O controle do vetor permanece como principal estratégia para interromper a cadeia de transmissão. O plano de trabalho em andamento prevê visitas domiciliares, aplicação de larvicidas, uso de máquinas de nebulização e orientação à população sobre eliminação de recipientes capazes de acumular água. A limpeza urbana, com remoção de entulho e descarte adequado de resíduos, foi destacada pelas autoridades como passo essencial para reduzir a proliferação do mosquito.

Governo classifica situação da chikungunya em Dourados como crítica e libera recursos emergenciais - Radar da Saúde 9

Imagem: Radar da Saúde 9

Em visita às comunidades indígenas, Eloy Terena cobrou da administração municipal ajustes no serviço de coleta de lixo.
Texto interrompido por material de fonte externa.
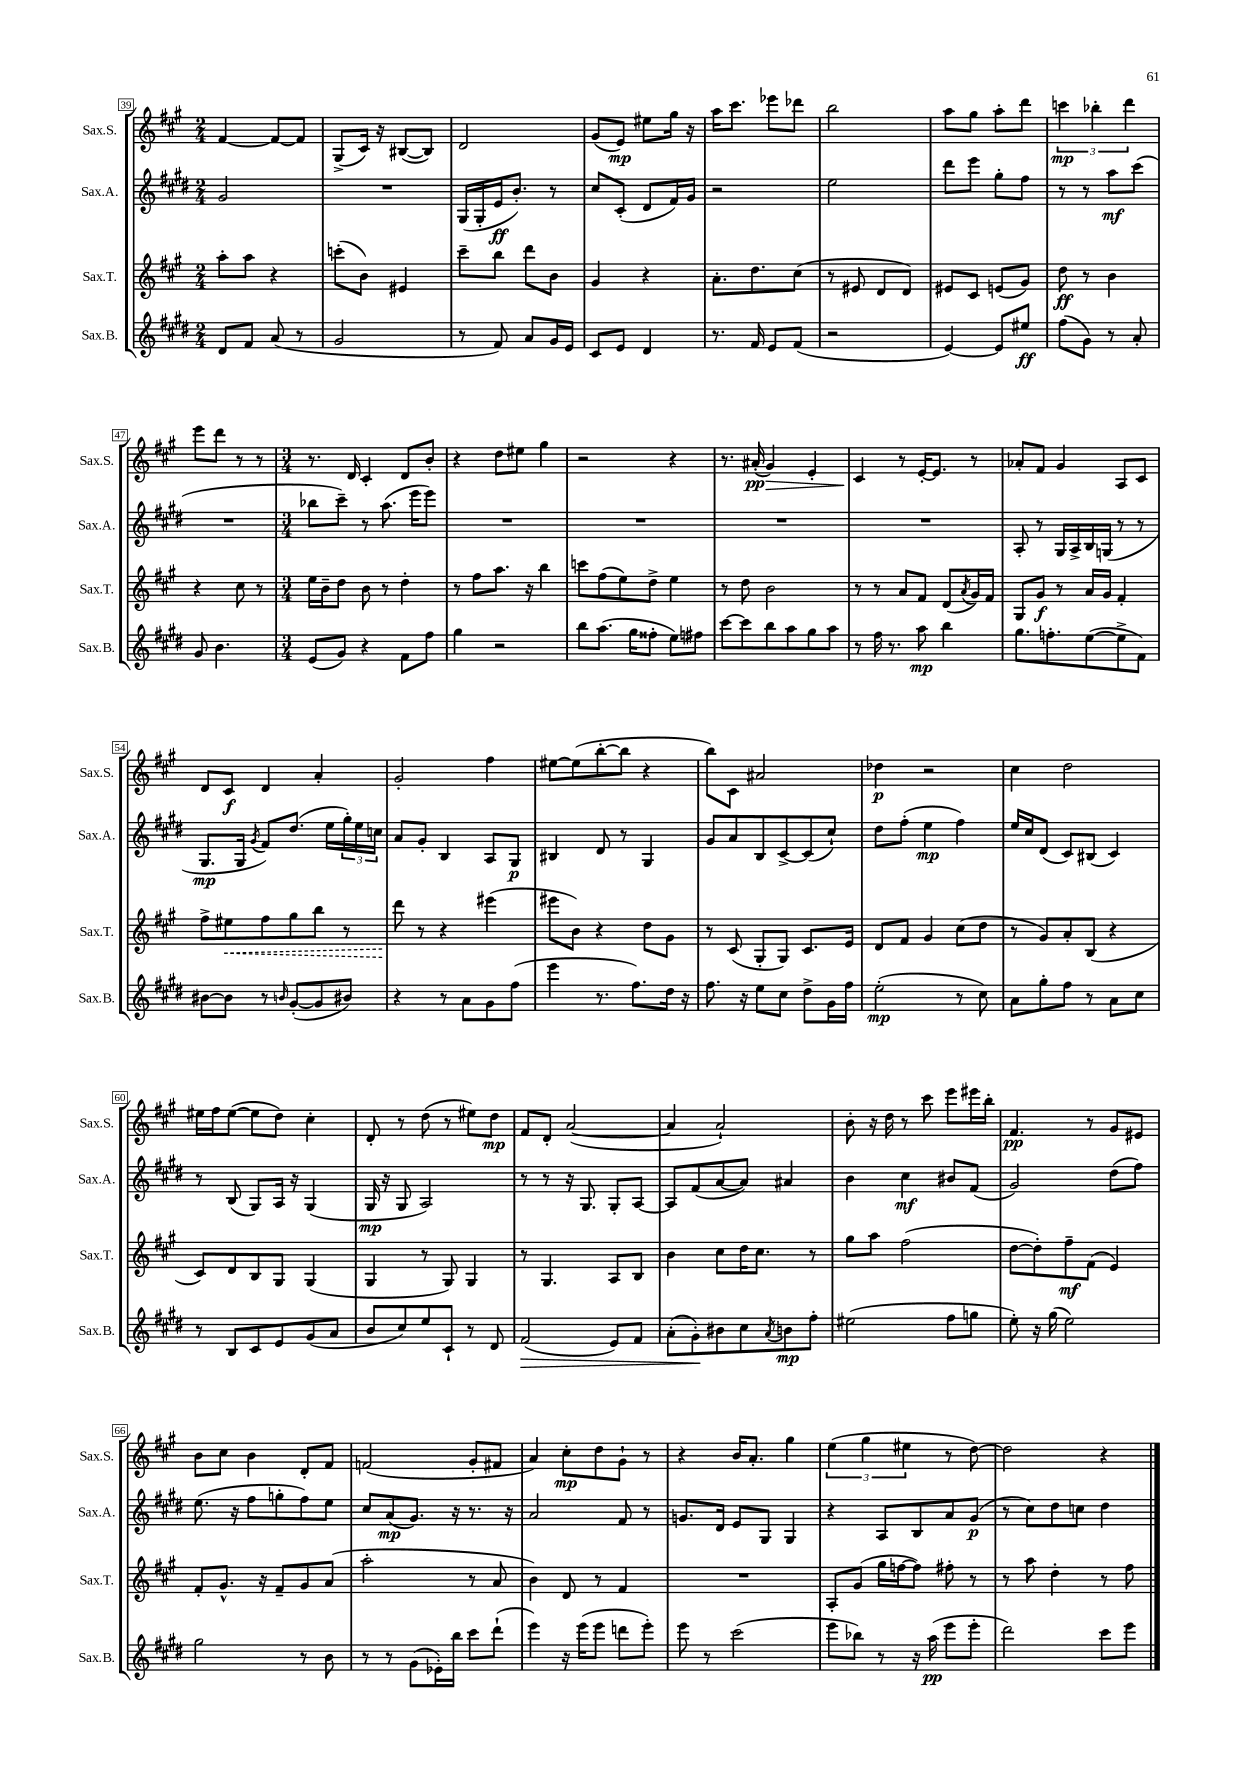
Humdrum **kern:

**kern	**kern	**kern	**kern
*staff4	*staff3	*staff2	*staff1
*clefG2	*clefG2	*clefG2	*clefG2
*k[f#c#g#d#]	*k[f#c#g#]	*k[f#c#g#d#]	*k[f#c#g#]
*M2/4	*M2/4	*M2/4	*M2/4
8d#	8aa'	2g#	[4f#
8f#	8aa	.	.
(8a	4r	.	8f#_
8r	.	.	8f#]
=	=	=	=
2g#	(8ccc'	2r	(8G#^
.	8b)	.	16c#)
.	.	.	16r
.	4e#	.	([8B#
.	.	.	8B#])
=	=	=	=
8r	8ccc#~	(16G#	2d
.	.	16G#'	.
8f#)	8bb	16e	.
.	.	8.b')	.
8a	8ddd	.	.
16g#	8b	8r	.
16e	.	.	.
=	=	=	=
8c#	4g#	8cc#	(8g#
8e	.	(8c#'	8e)
4d#	4r	8d#	8ee#
.	.	16f#)	16gg#
.	.	16g#	16r
=	=	=	=
8.r	8.a'	2r	16aa
.	.	.	8.ccc#
16f#	8.dd	.	.
8e	.	.	8eee-
(8f#	(8cc#	.	8ddd-
=	=	=	=
2r	8r	2ee	2bb
.	8e#	.	.
.	8d	.	.
.	8d)	.	.
=	=	=	=
[4e)	8e#	8ddd#	8aa
.	8c#	8eee	8gg#
8e]	(8e	8gg#'	8aa'
8ee#	8g#)	8ff#	8ddd
=	=	=	=
(8ff#	8dd	8r	6ccc
8g#)	8r	8r	.
.	.	.	6bb-'
8r	4b	8aa	.
.	.	.	6ddd
8a'	.	(8ccc#	.
=	=	=	=
8g#	4r	2r	8eee
4.b	.	.	8ddd
.	8cc#	.	8r
.	8r	.	8r
=	=	=	=
*M3/4	*M3/4	*M3/4	*M3/4
(8e	16ee	8bb-	8.r
.	16b~	.	.
8g#)	8dd	8ccc#~)	.
.	.	.	16d
4r	8b	8r	4c#'
.	8r	(8.aa	.
8f#	4dd'	.	8d
.	.	16eee	.
8ff#	.	8eee)	8b'
=	=	=	=
4gg#	8r	2.r	4r
.	8ff#	.	.
2r	8.aa	.	8dd
.	.	.	8ee#
.	16r	.	.
.	4bb	.	4gg#
=	=	=	=
8bb	8ccc	2.r	2r
(8.aa	(8ff#	.	.
.	8ee)	.	.
16gg#	.	.	.
8ff##'	8dd^	.	.
8ee)	4ee	.	4r
8ff#	.	.	.
=	=	=	=
[8ccc#	8r	2.r	8.r
8ccc#]	8dd	.	.
.	.	.	(16a#'
8bb	2b	.	4g#)
8aa	.	.	.
8gg#	.	.	4e'
8aa	.	.	.
=	=	=	=
8r	8r	2.r	4c#
16ff#	8r	.	.
8.r	.	.	.
.	8a	.	8r
8aa	8f#	.	[16e'
.	.	.	8.e]
4bb	(8d	.	.
.	8qa	.	.
.	16g#)	.	8r
.	16f#	.	.
=	=	=	=
8.gg#	8G#	8A'	8a-'
.	8g#	8r	8f#
8.ff'	.	.	.
.	8r	16G#	4g#
.	.	16A^	.
([8ee	16a	16B	.
.	16g#	(16G	.
8ee^]	4f#'	8r	8A
8f#)	.	8r	8c#
=	=	=	=
[8b#	8ff#^	8.G#	8d
8b#]	8ee#	.	8c#
.	.	16G#	.
.	.	8qg#	.
8r	8ff#	8f#)	4d
16qqb	.	.	.
([8g#'	8gg#	(8.dd#	.
8g#]	8bb	.	4a'
.	.	16ee	.
8b#)	8r	24gg#')	.
.	.	24ee	.
.	.	24cc	.
=	=	=	=
4r	8ddd	8a	2g#'
.	8r	8g#'	.
8r	4r	4B	.
8a	.	.	.
8g#	(4eee#	8A	4ff#
(8ff#	.	8G#	.
=	=	=	=
4eee	8eee#	4B#	[8ee#
.	8b)	.	(8ee#]
8.r	4r	8d#	[8bb'
.	.	8r	8bb]
8.ff#)	.	.	.
.	8dd	4G#	4r
16dd#	8g#	.	.
16r	.	.	.
=	=	=	=
8.ff#	8r	8g#	8bb)
.	(8c#	8a	8c#
16r	.	.	.
8ee	8G#'	8B	2a#
8cc#	8G#)	[8c#^	.
8dd#^	8.c#	(8c#]	.
16g#	.	8cc#`)	.
16ff#	16e	.	.
=	=	=	=
(2ee'	8d	8dd#	4dd-
.	8f#	(8ff#'	.
.	4g#	4ee	2r
8r	(8cc#	4ff#)	.
8cc#)	8dd	.	.
=	=	=	=
8a	8r	16ee	4cc#
.	.	16cc#	.
8gg#'	8g#)	(8d#	.
8ff#	8a'	8c#)	2dd
8r	(8B	(8B#	.
8a	4r	4c#)	.
8cc#	.	.	.
=	=	=	=
8r	8c#)	8r	16ee#
.	.	.	16ff#
8B	8d	(8B	([8ee#
8c#	8B	8G#)	8ee#]
8e	8G#	16A	8dd)
.	.	16r	.
(8g#	(4G#	(4G#	4cc#'
8a	.	.	.
=	=	=	=
8b	4G#	16G#	8d'
.	.	16r	.
8cc#)	.	8G#	8r
8ee	8r	2A)	(8dd
8c#`	8G#)	.	8r
8r	4G#	.	8ee#)
8d#	.	.	8dd
=	=	=	=
(2f#	8r	8r	8f#
.	4.G#	8r	8d'
.	.	16r	([2a
.	.	8.G#	.
8e)	8A	8G#'	.
8f#	8B	[8A	.
=	=	=	=
(8a'	4b	8A]	4a]
8g#')	.	(8f#	.
8b#	8cc#	[8a	2a`)
8cc#	16dd	8a])	.
.	8.cc#	.	.
8qa	.	.	.
8b	.	4a#	.
8ff#'	8r	.	.
=	=	=	=
(2ee#	8gg#	4b	8b'
.	8aa	.	16r
.	.	.	16dd
.	(2ff#	4cc#	8r
.	.	.	8ccc#
8ff#	.	8b#	8eee
8gg	.	(8f#	16eee#
.	.	.	16bb'
=	=	=	=
8ee')	[8dd	2g#)	4.f#
16r	8dd'])	.	.
(16gg#	.	.	.
2ee)	8ff#~	.	.
.	(8f#	.	8r
.	4e)	(8dd#	8g#
.	.	8ff#)	8e#
=	=	=	=
2gg#	8f#'	(8.ee	8b
.	8.g#^^	.	8cc#
.	.	16r	.
.	.	8ff#	4b
.	16r	.	.
.	8f#~	8gg'	.
8r	8g#	8ff#)	8d'
8b	(8a	8ee	8f#
=	=	=	=
8r	2aa'	8cc#	(2f
8r	.	(8a	.
(8g#	.	8.g#)	.
16e-')	.	.	.
16bb	.	16r	.
8ccc#	8r	8.r	8g#'
(8ddd#`	8a	.	8f#
.	.	16r	.
=	=	=	=
4eee)	4b)	2a	4a)
16r	8d	.	8cc#'
(16eee	.	.	.
8eee	8r	.	8dd
8ddd	4f#	8f#	8g#`
8eee')	.	8r	8r
=	=	=	=
8eee	2.r	8.g	4r
8r	.	.	.
.	.	16d#	.
(2ccc#	.	8e	16b
.	.	.	8.a'
.	.	8G#	.
.	.	4G#	4gg#
=	=	=	=
8eee	8A'	4r	(6ee
8bb-)	(8g#	.	.
.	.	.	6gg#
8r	16gg#	8A	.
.	[16ff	.	.
.	.	.	6ee#
16r	8ff])	8B	.
(16aa	.	.	.
8eee	8ff#'	8a	8r
8eee'	8r	(8g#	[8dd)
=	=	=	=
2ddd#)	8r	8r	2dd]
.	8aa	8cc#)	.
.	4dd'	8dd#	.
.	.	8cc	.
8ccc#	8r	4dd#	4r
8eee	8ff#	.	.
==	==	==	==
*-	*-	*-	*-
O ministro ressaltou que a reserva está cercada pela expansão urbana de Dourados e exige atenção equivalente àquela dispensada aos demais bairros no manejo de resíduos sólidos.

Alerta epidemiológico e assistência continuada

O Centro de Informações Estratégicas em Vigilância em Saúde (Cievs) do DSEI-MS mantém alerta para o aumento de notificações e orienta as equipes a priorizarem casos de maior gravidade. Segundo representantes da Força Nacional do SUS, o perfil epidemiológico muda rapidamente, o que dificulta afirmar, no momento, se o número de ocorrências está diminuindo ou avançando em cada aldeia. Relatórios diários buscam apontar áreas com maior necessidade de intervenção.

Enquanto isso, as unidades de saúde reforçam protocolos de diagnóstico e tratamento, com ênfase em gestantes, crianças e pessoas com comorbidades, grupos considerados mais suscetíveis a complicações da doença. A contratação emergencial de pessoal e a alocação de recursos federais pretendem aliviar a pressão sobre os serviços locais, que registram aumento na demanda por atendimento ambulatorial e hospitalar.

As ações anunciadas envolvem três frentes principais: intensificação do combate ao mosquito, fortalecimento da assistência médica e aprimoramento da infraestrutura urbana para reduzir focos de infestação. O governo federal informou que continuará acompanhando a execução das medidas e poderá liberar novas parcelas de recursos caso haja necessidade.